By “skewed” and non-“balanced” data, are you referring to the case where the bits that discriminate elements occur at the locations closer to the least significant bits? If so, yes, it’s possible to invoke this case in the current implementation of `ParallelMSDRadixSort`

```
julia> x = collect(reinterpret(Float64, rand(UInt64.(0:128), 100_000_000)));
julia> @time sort(x, alg = RadixSort);
1.583404 seconds (8 allocations: 1.490 GiB, 11.20% gc time)
julia> @time sort(x, alg = ThreadsX.QuickSort);
0.890255 seconds (1.31 M allocations: 1.690 GiB, 5.72% gc time)
julia> @time sort(x, alg = ParallelMSDRadixSort);
2.374892 seconds (3.65 k allocations: 1.490 GiB, 5.22% gc time)
julia> Threads.nthreads()
8
```

(Using weirdly generated floats since ThreadsX has parallel counting sort which is much better for integers.)

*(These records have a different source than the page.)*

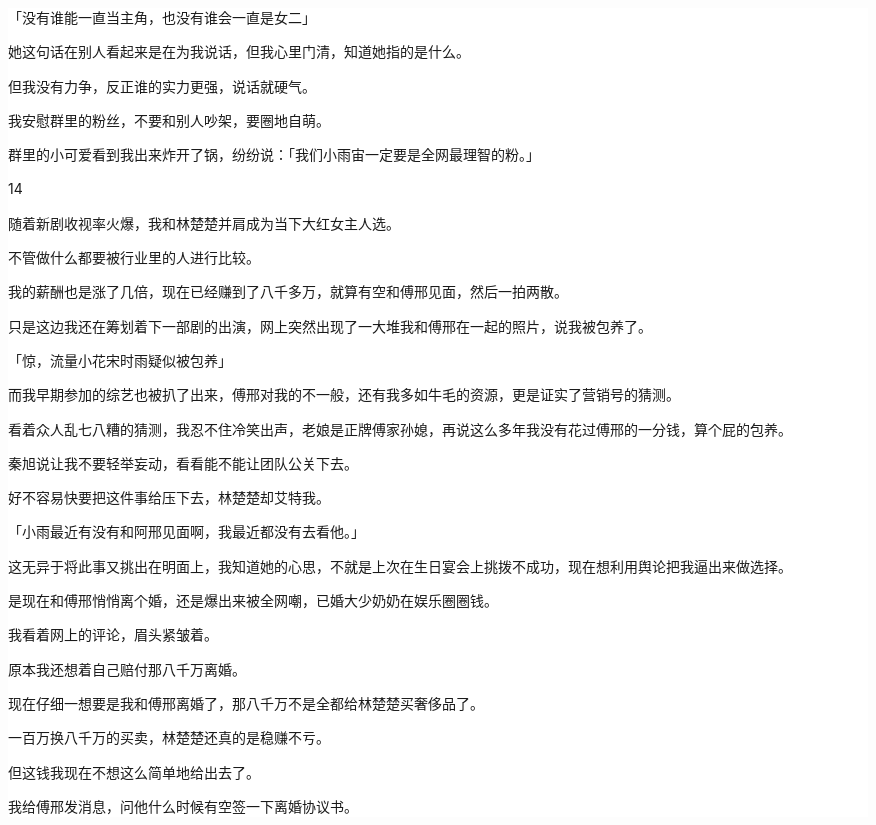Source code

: 
「没有谁能一直当主角，也没有谁会一直是女二」


她这句话在别人看起来是在为我说话，但我心里门清，知道她指的是什么。


但我没有力争，反正谁的实力更强，说话就硬气。


我安慰群里的粉丝，不要和别人吵架，要圈地自萌。


群里的小可爱看到我出来炸开了锅，纷纷说：「我们小雨宙一定要是全网最理智的粉。」


14


随着新剧收视率火爆，我和林楚楚并肩成为当下大红女主人选。


不管做什么都要被行业里的人进行比较。


我的薪酬也是涨了几倍，现在已经赚到了八千多万，就算有空和傅邢见面，然后一拍两散。


只是这边我还在筹划着下一部剧的出演，网上突然出现了一大堆我和傅邢在一起的照片，说我被包养了。


「惊，流量小花宋时雨疑似被包养」


而我早期参加的综艺也被扒了出来，傅邢对我的不一般，还有我多如牛毛的资源，更是证实了营销号的猜测。


看着众人乱七八糟的猜测，我忍不住冷笑出声，老娘是正牌傅家孙媳，再说这么多年我没有花过傅邢的一分钱，算个屁的包养。


秦旭说让我不要轻举妄动，看看能不能让团队公关下去。


好不容易快要把这件事给压下去，林楚楚却艾特我。


「小雨最近有没有和阿邢见面啊，我最近都没有去看他。」


这无异于将此事又挑出在明面上，我知道她的心思，不就是上次在生日宴会上挑拨不成功，现在想利用舆论把我逼出来做选择。


是现在和傅邢悄悄离个婚，还是爆出来被全网嘲，已婚大少奶奶在娱乐圈圈钱。


我看着网上的评论，眉头紧皱着。


原本我还想着自己赔付那八千万离婚。


现在仔细一想要是我和傅邢离婚了，那八千万不是全都给林楚楚买奢侈品了。


一百万换八千万的买卖，林楚楚还真的是稳赚不亏。


但这钱我现在不想这么简单地给出去了。


我给傅邢发消息，问他什么时候有空签一下离婚协议书。


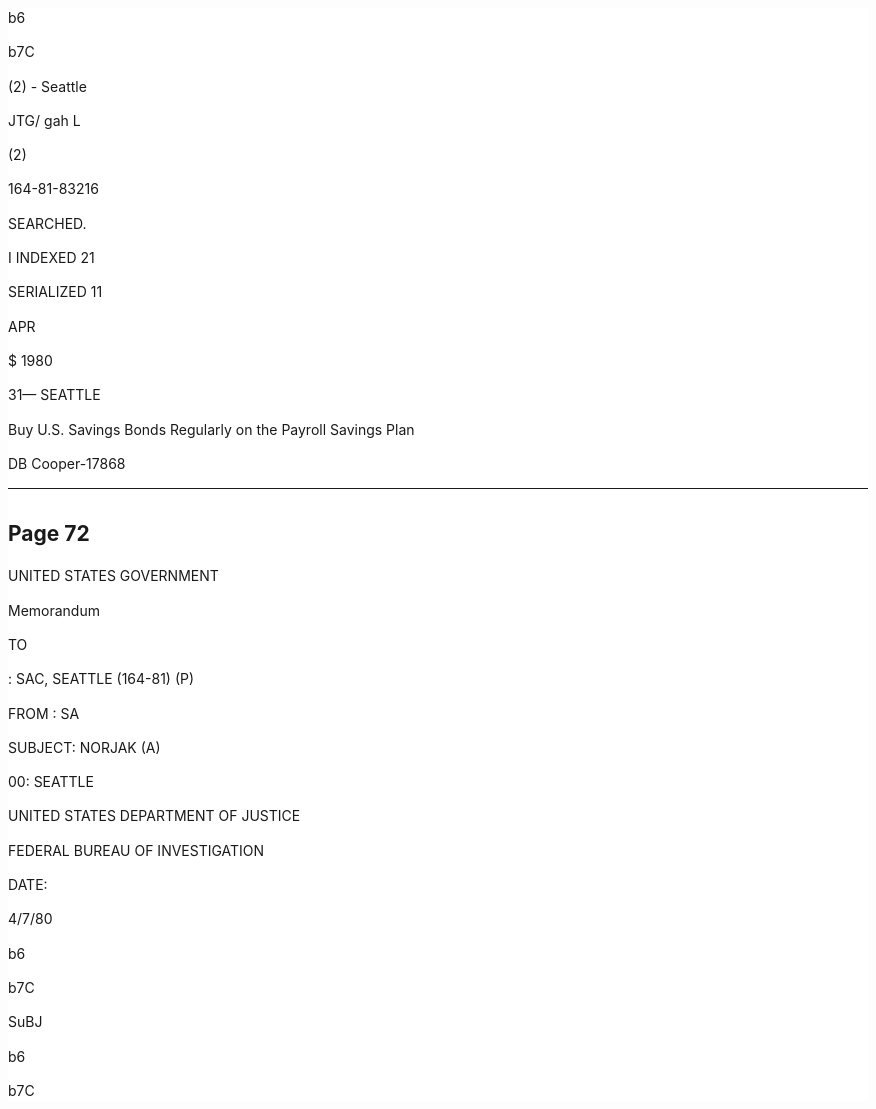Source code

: b6

b7C

(2) - Seattle

JTG/ gah L

(2)

164-81-83216

SEARCHED.

I INDEXED 21

SERIALIZED 11

APR

$ 1980

31— SEATTLE

Buy U.S. Savings Bonds Regularly on the Payroll Savings Plan

DB Cooper-17868

---

## Page 72

UNITED STATES GOVERNMENT

Memorandum

TO

: SAC, SEATTLE (164-81) (P)

FROM : SA

SUBJECT: NORJAK (A)

00: SEATTLE

UNITED STATES DEPARTMENT OF JUSTICE

FEDERAL BUREAU OF INVESTIGATION

DATE:

4/7/80

b6

b7C

SuBJ

b6

b7C
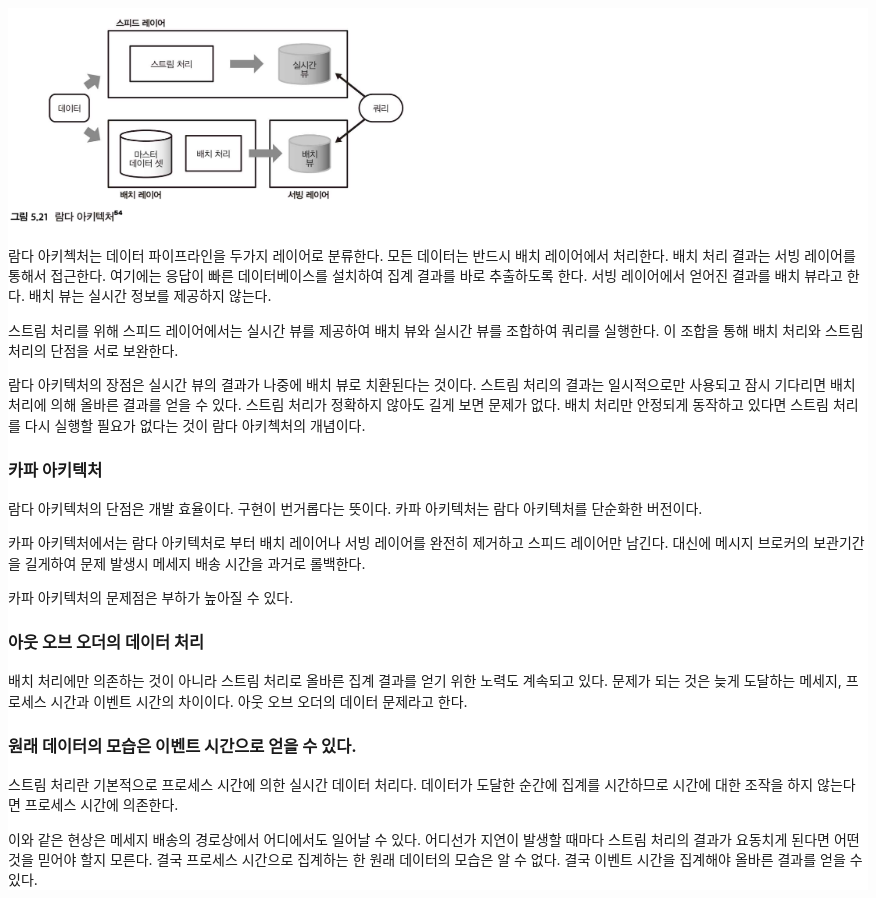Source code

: <img src="assets/image 19.png" width="400"/>

람다 아키첵처는 데이터 파이프라인을 두가지 레이어로 분류한다. 모든 데이터는 반드시 배치 레이어에서 처리한다. 배치 처리 결과는 서빙 레이어를 통해서 접근한다. 여기에는 응답이 빠른 데이터베이스를 설치하여 집계 결과를 바로 추출하도록 한다. 서빙 레이어에서 얻어진 결과를 배치 뷰라고 한다. 배치 뷰는 실시간 정보를 제공하지 않는다.

스트림 처리를 위해 스피드 레이어에서는 실시간 뷰를 제공하여 배치 뷰와 실시간 뷰를 조합하여 쿼리를 실행한다. 이 조합을 통해 배치 처리와 스트림 처리의 단점을 서로 보완한다.

람다 아키텍처의 장점은 실시간 뷰의 결과가 나중에 배치 뷰로 치환된다는 것이다. 스트림 처리의 결과는 일시적으로만 사용되고 잠시 기다리면 배치 처리에 의해 올바른 결과를 얻을 수 있다. 스트림 처리가 정확하지 않아도 길게 보면 문제가 없다. 배치 처리만 안정되게 동작하고 있다면 스트림 처리를 다시 실행할 필요가 없다는 것이 람다 아키첵처의 개념이다.

### 카파 아키텍처

람다 아키텍처의 단점은 개발 효율이다. 구현이 번거롭다는 뜻이다. 카파 아키텍처는 람다 아키텍처를 단순화한 버전이다.

카파 아키텍처에서는 람다 아키텍처로 부터 배치 레이어나 서빙 레이어를 완전히 제거하고 스피드 레이어만 남긴다. 대신에 메시지 브로커의 보관기간을 길게하여 문제 발생시 메세지 배송 시간을 과거로 롤백한다.

카파 아키텍처의 문제점은 부하가 높아질 수 있다.

### 아웃 오브 오더의 데이터 처리

배치 처리에만 의존하는 것이 아니라 스트림 처리로 올바른 집계 결과를 얻기 위한 노력도 계속되고 있다. 문제가 되는 것은 늦게 도달하는 메세지, 프로세스 시간과 이벤트 시간의 차이이다. 아웃 오브 오더의 데이터 문제라고 한다.

### 원래 데이터의 모습은 이벤트 시간으로 얻을 수 있다.

스트림 처리란 기본적으로 프로세스 시간에 의한 실시간 데이터 처리다. 데이터가 도달한 순간에 집계를 시간하므로 시간에 대한 조작을 하지 않는다면 프로세스 시간에 의존한다.

이와 같은 현상은 메세지 배송의 경로상에서 어디에서도 일어날 수 있다. 어디선가 지연이 발생할 때마다 스트림 처리의 결과가 요동치게 된다면 어떤 것을 믿어야 할지 모른다. 결국 프로세스 시간으로 집계하는 한 원래 데이터의 모습은 알 수 없다. 결국 이벤트 시간을 집계해야 올바른 결과를 얻을 수 있다.
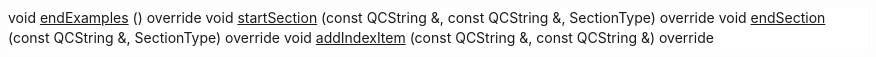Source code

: <tr class="doxyMemberIndexItem">
<td class="doxyMemberIndexItemType" align="left" valign="top">void</td>
<td class="doxyMemberIndexItemName" align="left" valign="top"><a href="#a73a0d7bb0cbbb2dd55182ea054b50176">endExamples</a> () override</td>
</tr>
<tr class="doxyMemberIndexDescription">
<td class="doxyMemberIndexDescriptionLeft"></td>
<td class="doxyMemberIndexDescriptionRight">
</td>
</tr>
<tr class="doxyMemberIndexSeparator">
<td class="doxyMemberIndexSeparator" colspan="2"></td>
</tr>

<tr class="doxyMemberIndexItem">
<td class="doxyMemberIndexItemType" align="left" valign="top">void</td>
<td class="doxyMemberIndexItemName" align="left" valign="top"><a href="#ae3bbc191d41c6566b7bafe7a063dd1ac">startSection</a> (const QCString &amp;, const QCString &amp;, SectionType) override</td>
</tr>
<tr class="doxyMemberIndexDescription">
<td class="doxyMemberIndexDescriptionLeft"></td>
<td class="doxyMemberIndexDescriptionRight">
</td>
</tr>
<tr class="doxyMemberIndexSeparator">
<td class="doxyMemberIndexSeparator" colspan="2"></td>
</tr>

<tr class="doxyMemberIndexItem">
<td class="doxyMemberIndexItemType" align="left" valign="top">void</td>
<td class="doxyMemberIndexItemName" align="left" valign="top"><a href="#aec484816eb09040f49038c4b0a999f23">endSection</a> (const QCString &amp;, SectionType) override</td>
</tr>
<tr class="doxyMemberIndexDescription">
<td class="doxyMemberIndexDescriptionLeft"></td>
<td class="doxyMemberIndexDescriptionRight">
</td>
</tr>
<tr class="doxyMemberIndexSeparator">
<td class="doxyMemberIndexSeparator" colspan="2"></td>
</tr>

<tr class="doxyMemberIndexItem">
<td class="doxyMemberIndexItemType" align="left" valign="top">void</td>
<td class="doxyMemberIndexItemName" align="left" valign="top"><a href="#a87854052ee77c122ec7cbe42a7089113">addIndexItem</a> (const QCString &amp;, const QCString &amp;) override</td>
</tr>
<tr class="doxyMemberIndexDescription">
<td class="doxyMemberIndexDescriptionLeft"></td>
<td class="doxyMemberIndexDescriptionRight">
</td>
</tr>
<tr class="doxyMemberIndexSeparator">
<td class="doxyMemberIndexSeparator" colspan="2"></td>
</tr>
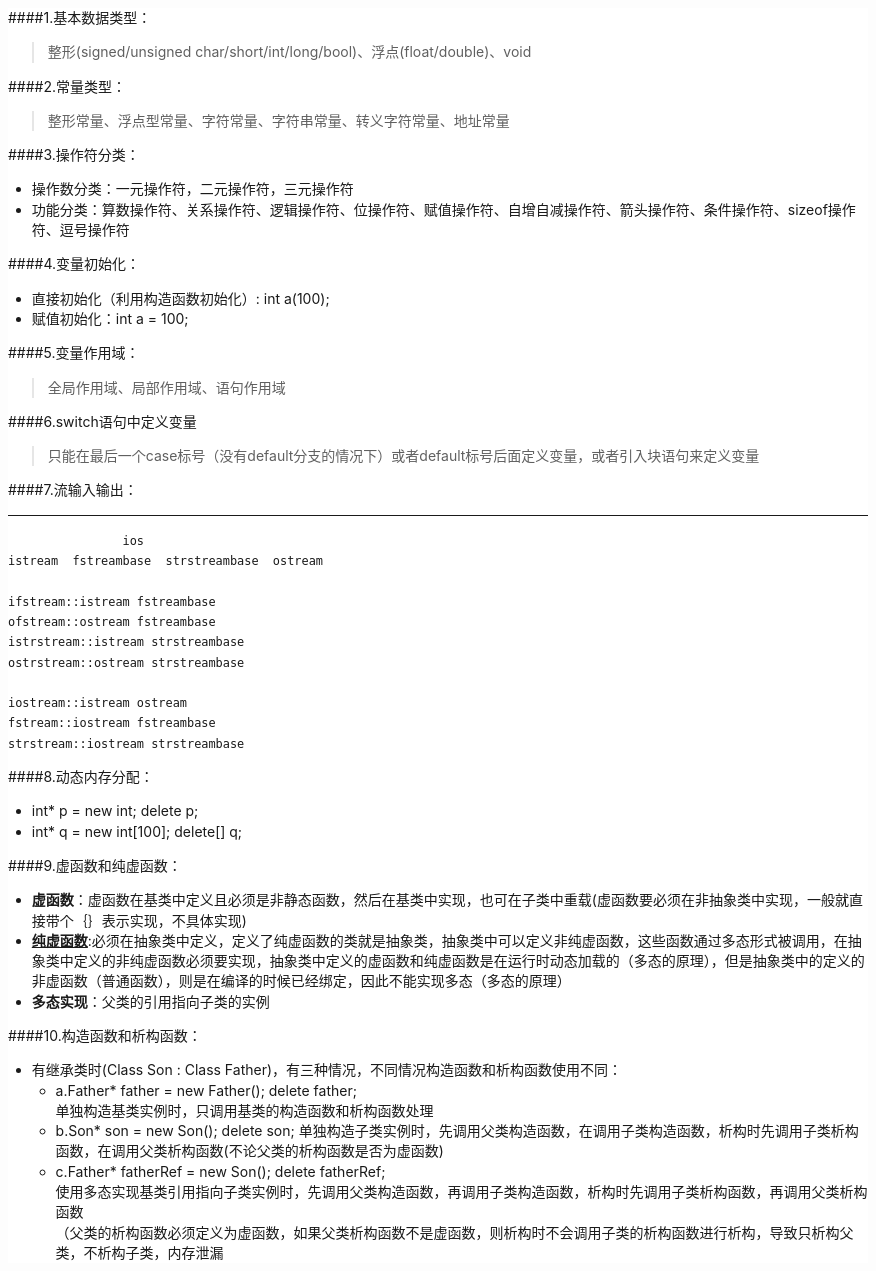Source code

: ####1.基本数据类型：
> 整形(signed/unsigned char/short/int/long/bool)、浮点(float/double)、void
 
####2.常量类型：
> 整形常量、浮点型常量、字符常量、字符串常量、转义字符常量、地址常量
 
####3.操作符分类：
>
* 操作数分类：一元操作符，二元操作符，三元操作符
* 功能分类：算数操作符、关系操作符、逻辑操作符、位操作符、赋值操作符、自增自减操作符、箭头操作符、条件操作符、sizeof操作符、逗号操作符

####4.变量初始化：
> 
* 直接初始化（利用构造函数初始化）: int a(100);
* 赋值初始化：int a = 100;
 
####5.变量作用域：
 > 全局作用域、局部作用域、语句作用域
 
####6.switch语句中定义变量
 > 只能在最后一个case标号（没有default分支的情况下）或者default标号后面定义变量，或者引入块语句来定义变量
 
####7.流输入输出：

* * * 
                    ios
    istream  fstreambase  strstreambase  ostream

    ifstream::istream fstreambase
    ofstream::ostream fstreambase
    istrstream::istream strstreambase
    ostrstream::ostream strstreambase

    iostream::istream ostream
    fstream::iostream fstreambase
    strstream::iostream strstreambase

####8.动态内存分配：
 >
 * int* p = new int;  delete p;
 * int* q = new int[100];  delete[] q;
 
####9.虚函数和纯虚函数：
 >
 * __虚函数__：虚函数在基类中定义且必须是非静态函数，然后在基类中实现，也可在子类中重载(虚函数要必须在非抽象类中实现，一般就直接带个｛｝表示实现，不具体实现)
 * __[纯虚函数](http://www.cnblogs.com/xudong-bupt/p/3570304.html)__:必须在抽象类中定义，定义了纯虚函数的类就是抽象类，抽象类中可以定义非纯虚函数，这些函数通过多态形式被调用，在抽象类中定义的非纯虚函数必须要实现，抽象类中定义的虚函数和纯虚函数是在运行时动态加载的（多态的原理），但是抽象类中的定义的非虚函数（普通函数），则是在编译的时候已经绑定，因此不能实现多态（多态的原理）
 * __多态实现__：父类的引用指向子类的实例
 
####10.构造函数和析构函数：
  > 
* 有继承类时(Class Son : Class Father)，有三种情况，不同情况构造函数和析构函数使用不同：
  * a.Father* father = new Father();  delete father;  
   单独构造基类实例时，只调用基类的构造函数和析构函数处理
  * b.Son* son = new Son();  delete son;   单独构造子类实例时，先调用父类构造函数，在调用子类构造函数，析构时先调用子类析构函数，在调用父类析构函数(不论父类的析构函数是否为虚函数)
  * c.Father* fatherRef = new Son(); delete fatherRef;  
   使用多态实现基类引用指向子类实例时，先调用父类构造函数，再调用子类构造函数，析构时先调用子类析构函数，再调用父类析构函数  
   （父类的析构函数必须定义为虚函数，如果父类析构函数不是虚函数，则析构时不会调用子类的析构函数进行析构，导致只析构父类，不析构子类，内存泄漏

But I think the flip side of the coin is that MSD is useful for collections of variable-length elements like `Vector{String}`

or `Vector{Vector{Int}}`

. I think it’s also a common kind of distribution since you can have, e.g., a table column with strings where the first few characters of 100 character strings discriminate the elements. I think another upside of MSD over LSD may be that its access pattern is more friendly to nested parallelism that Julia has.

Also, `ParallelRadixSort`

is still not very clever. For example, I think it’d be interesting to fuse the calculation of the maximum element in the first pass of the counting. It’d tell us the most significant discriminating bit position and so it’s possible to skip a few chunks of MSDs with this approach. Or, maybe we can use a quicksort-like approach as the first pass so that it’d narrow down the ranges that subsequence MSD radix sort has to process. I think it’s also straightforward to transform `ParallelRadixSort`

algorithm to multi-pivot quicksort whose performance may be more robust in narrow distributions like the one I used above.